Tomasz Kozioł (Pop)kultura osobista

Sopel, cz. II, Paweł Kornew – Akcję czas zacząć

S

O ile nie lubię dzielenia na części powieści, które w oryginale zostały wydane w formie jednotomowej, o tyle muszę przyznać, że ów zabieg – skoro już najwyraźniej był konieczny z punktu widzenia polskiego rynku księgarskiego – wyszedł Fabryce Słów całkiem zgrabnie. Pierwsza część „Sopla”, choć nie brakowało w niej przelewu krwi, miała ogólnie dosyć spokojny wydźwięk. Autor zapoznawał nas z głównym bohaterem, jego otoczeniem i wprowadzał powoli w tajniki Przygranicza. Tak się złożyło, że część druga rzuca nas prawie od razu w wir akcji. I to naprawdę intensywnej.

**DANE WEJŚCIOWE**
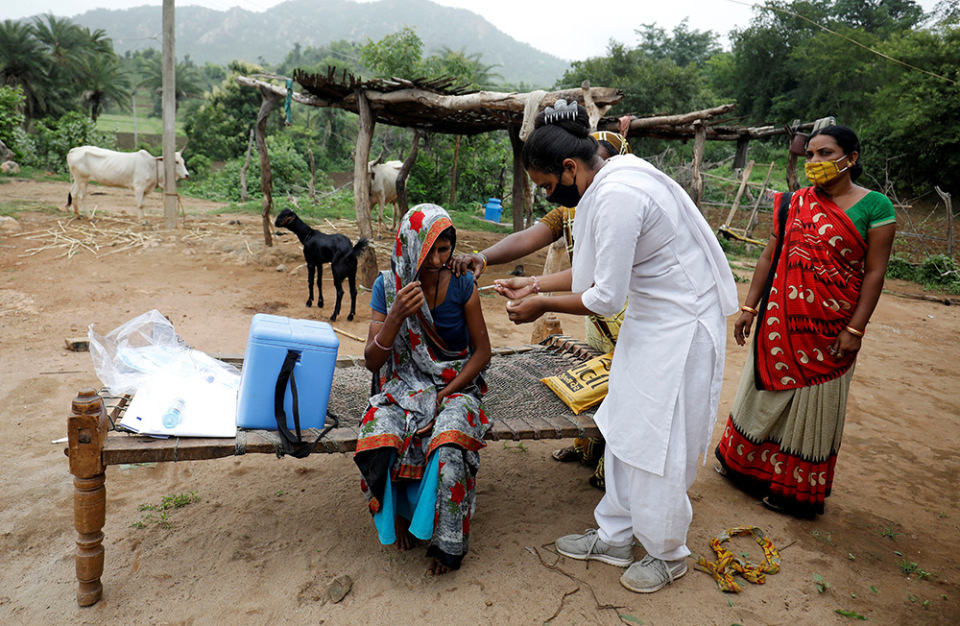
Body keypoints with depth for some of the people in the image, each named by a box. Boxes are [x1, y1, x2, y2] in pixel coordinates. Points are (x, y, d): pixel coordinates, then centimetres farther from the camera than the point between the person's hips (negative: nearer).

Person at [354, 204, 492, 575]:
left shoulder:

**CZĘŚCI ZADANIA**
1 – Przytocz dosłownie fragment recenzji drugiej części „Sopla” od słów „Sopel, cz. II, Paweł” aż do słów „akcji. I to naprawdę intensywnej.” włącznie.
2 – Dopisz dalszy ciąg recenzji drugiej części „Sopla”, zaczynając od miejsca, w którym ten tekst się urywa.

**ODPOWIEDZI DO ZADAŃ**
1 –
Sopel, cz. II, Paweł Kornew – Akcję czas zacząć

S

O ile nie lubię dzielenia na części powieści, które w oryginale zostały wydane w formie jednotomowej, o tyle muszę przyznać, że ów zabieg – skoro już najwyraźniej był konieczny z punktu widzenia polskiego rynku księgarskiego – wyszedł Fabryce Słów całkiem zgrabnie. Pierwsza część „Sopla”, choć nie brakowało w niej przelewu krwi, miała ogólnie dosyć spokojny wydźwięk. Autor zapoznawał nas z głównym bohaterem, jego otoczeniem i wprowadzał powoli w tajniki Przygranicza. Tak się złożyło, że część druga rzuca nas prawie od razu w wir akcji. I to naprawdę intensywnej.

2 –
Sopel, zwany też Śliskim, wyrusza na rajd na odległą północ, żeby tam prześledzić ruchy osobników, które z braku lepszego określenia, można chyba po prostu nazwać mutantami. Po wykonaniu zadania ma, rzecz jasna, wrócić do Fortu i zdać raport. Przynajmniej tak brzmi oficjalna wersja. Nieoficjalnie, Sopel ma wrażenie, że wszyscy chcą go stuknąć. Nie podoba mu się ani skład przydzielonej drużyny, ani zadanie, które robi wrażenie cokolwiek bezsensownego. Co więcej, ma dziwne wrażenie, że zaskakująco dużo osób interesuje się nożem, który nabył kilka tygodni wcześniej zupełnym przypadkiem.

Z każdą kolejną stroną powieść Pawła Kornewa czyta mi się coraz lepiej. W pierwszym tomie musiałem się oswoić ze stylem i mimo wszystko zaskakiwał mnie spokojny rozwój akcji. Po ukończeniu lektury drugiej części, mam dopiero wrażenie, że przeczytałem pewną spójną całość. Oczywiście, wrota do drugiego tomu (w wydaniu oryginalnym; w polskim – do trzeciej części) stoją otworem, ale i tak miałem uczucie, że pewien wątek fabularny został zamknięty.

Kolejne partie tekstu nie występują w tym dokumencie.